This has helped make my mind up (If it was not already) I am going to buy a Crankandstein mill.
Just one question, how much was the postage via surface and how much more would airmail of been? 7 Weeks seems too long to wait. :blink:


----------



## sluggerdog (3/6/05)

yep I emailed frank a few weeks ago, VERY impressed with the service. Made my mind VERY clear straight away what to do and what to buy (crankandstien - CGM-2A - $99)

He even offered some suggestions on how to save money (i.e. he sends instructions how to build hopper and use surface mail etc)

Now I just gotta get the dough!


----------



## sintax69 (3/6/05)

For me he quoted $26 surface and $46 air 3-5 day delivery


----------



## pint of lager (3/6/05)

Surface from the US takes a long time. You pay your money, and start watching the letterbox. Then start getting edgy and anxious.

The suppliers are told it takes 4-6 weeks which is what they quote to us. Following the cheap kegs thread, anything up to 12 weeks is normal.

Australia Post will not take any action before three months has elapsed from when the parcel is shipped.

I have a Barley crusher mill here that I am very happy with. It took 9 weeks via surface to arrive. If I had plenty of money floating around, I would buy the tripple roller optioned crankandstein.


----------



## Darren (3/6/05)

Yep, I would go the triple roller too. Certainly would save on milling the grain twice to crack all the grain.
I have had a Valleymill for 6 years and I love it. If I were to buy again I would go for the triple rollers


----------



## roach (3/6/05)

pint of lager said:


> Surface from the US takes a long time. You pay your money, and start watching the letterbox. Then start getting edgy and anxious.
> 
> The suppliers are told it takes 4-6 weeks which is what they quote to us. Following the cheap kegs thread, anything up to 12 weeks is normal.
> 
> ...


with surface mail it is really luck of the draw. my crankandstein 2s arrived in 2 weeks via surface


----------



## nonicman (3/6/05)

I went the air mail option, 5 days for delivery. You only live once. I have a two roller and have not needed to run the grain through more than once, with the grain perfectly crushed IMHO and averaging 80% efficiency.


----------



## Darren (3/6/05)

The advantage of a three roller mill is that the gap can be wider as the malt passes through another set of roller that ensures that it is broken.
Nonicman, next time you crush some grain and have a good look how many of the grains are cracked but the husk is not seperated.. Also look carefully to see how many are not really cracked at all. With two roller mills I estimate 1% of grain is left untouched.


----------



## nonicman (3/6/05)

Will have a good look this weekend for those one percenters.
I've been slightly moistening the grain just prior to crush (roughly half a cup of water to the grain bill mixed thoughtly by hand) and the settings of the mill will rip it to buggery if dry. I do not doubt the efficency/better crush of a three roller (a three roller just makes sence, but wouldn't fit in the budget).

## Records provided:
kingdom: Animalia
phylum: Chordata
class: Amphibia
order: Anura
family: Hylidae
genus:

## Task goal:
Copy the grain mill thread word for word, between "I went the air" and "averaging 80% efficiency.", inclusive.

## Finished task:
I went the air mail option, 5 days for delivery. You only live once. I have a two roller and have not needed to run the grain through more than once, with the grain perfectly crushed IMHO and averaging 80% efficiency.